Denial of hospitalization: story of the fight against discrimination and stigma in Kazakhstan

It all started with Ruslan’s (name changed) HIV test, which turned out to be positive. According to the preliminary agreement with the REActor, a visit to the AIDS center was scheduled to confirm the diagnosis. However, on that day the situation took an unexpected turn.

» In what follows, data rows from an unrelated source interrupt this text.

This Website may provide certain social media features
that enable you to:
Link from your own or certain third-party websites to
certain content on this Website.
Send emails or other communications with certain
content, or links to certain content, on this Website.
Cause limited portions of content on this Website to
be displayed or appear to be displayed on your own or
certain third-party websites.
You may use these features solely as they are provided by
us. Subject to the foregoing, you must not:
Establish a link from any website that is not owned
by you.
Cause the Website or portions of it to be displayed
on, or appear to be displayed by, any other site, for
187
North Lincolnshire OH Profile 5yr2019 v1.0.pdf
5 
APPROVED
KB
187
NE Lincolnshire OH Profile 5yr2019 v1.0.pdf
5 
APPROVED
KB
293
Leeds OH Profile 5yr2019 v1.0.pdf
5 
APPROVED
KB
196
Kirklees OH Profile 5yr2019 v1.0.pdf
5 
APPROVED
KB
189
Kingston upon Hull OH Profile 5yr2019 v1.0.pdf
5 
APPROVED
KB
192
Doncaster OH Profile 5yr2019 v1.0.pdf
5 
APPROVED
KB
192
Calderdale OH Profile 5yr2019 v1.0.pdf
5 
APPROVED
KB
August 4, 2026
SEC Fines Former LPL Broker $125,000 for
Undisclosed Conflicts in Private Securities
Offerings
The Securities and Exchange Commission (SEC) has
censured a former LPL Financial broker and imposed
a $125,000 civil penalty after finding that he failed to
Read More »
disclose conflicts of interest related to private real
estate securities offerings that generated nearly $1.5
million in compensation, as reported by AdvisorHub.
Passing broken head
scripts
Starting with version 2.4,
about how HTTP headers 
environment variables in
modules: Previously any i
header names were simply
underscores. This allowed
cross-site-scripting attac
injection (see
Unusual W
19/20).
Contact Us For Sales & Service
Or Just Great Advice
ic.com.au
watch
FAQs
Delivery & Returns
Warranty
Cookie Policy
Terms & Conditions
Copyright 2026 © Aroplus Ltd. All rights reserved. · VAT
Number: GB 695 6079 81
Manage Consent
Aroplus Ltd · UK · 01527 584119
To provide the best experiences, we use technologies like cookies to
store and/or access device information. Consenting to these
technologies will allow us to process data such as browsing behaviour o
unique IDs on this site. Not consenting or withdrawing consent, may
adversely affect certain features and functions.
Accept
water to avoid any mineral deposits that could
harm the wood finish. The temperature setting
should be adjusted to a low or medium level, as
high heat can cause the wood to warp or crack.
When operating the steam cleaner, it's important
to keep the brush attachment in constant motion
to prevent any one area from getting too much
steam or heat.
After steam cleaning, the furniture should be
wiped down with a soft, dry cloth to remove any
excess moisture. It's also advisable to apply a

Ruslan was found by the REActor in an extremely serious condition, experiencing intense pain. The client reported that he had already asked for an ambulance the day before, but had been refused. The REActor called the ambulance again but also faced a negative reaction from the medical staff. They treated the man with disdain (Ruslan was from a community of people who use drugs and had no permanent residence at the time of the call), believing that he did not need hospitalization and expressing displeasure with his smell.

Despite the difficulties, the REActor insisted on hospitalization, taking full responsibility for the client. Eventually, after much persuasion, Ruslan was still taken to the emergency hospital. Immediately thereafter, the REActor contacted the superintendent, summoning an ambulance crew and holding a meeting about the unacceptable treatment and discrimination of patients.

However, after being discharged from the hospital, a new challenge arose – refusal to register for dispensary registration at the City AIDS Center due to lack of attachment to the polyclinic. Again, the REActor took on the problem, providing support with documents and ensuring that he was attached to a polyclinic.

Ruslan underwent all the necessary tests at the AIDS Center and started antiretroviral therapy (ART).

This story demonstrates how stigma and discrimination create additional difficulties for patients, depriving them of their right to quality medical care. Thanks to the perseverance and determination of the REActor, stereotypes and discrimination were countered. This case became a call to combat negative stereotypes, raise awareness among medical staff, and create a tolerant environment where every patient can expect impartial and quality care, regardless of their status or circumstances.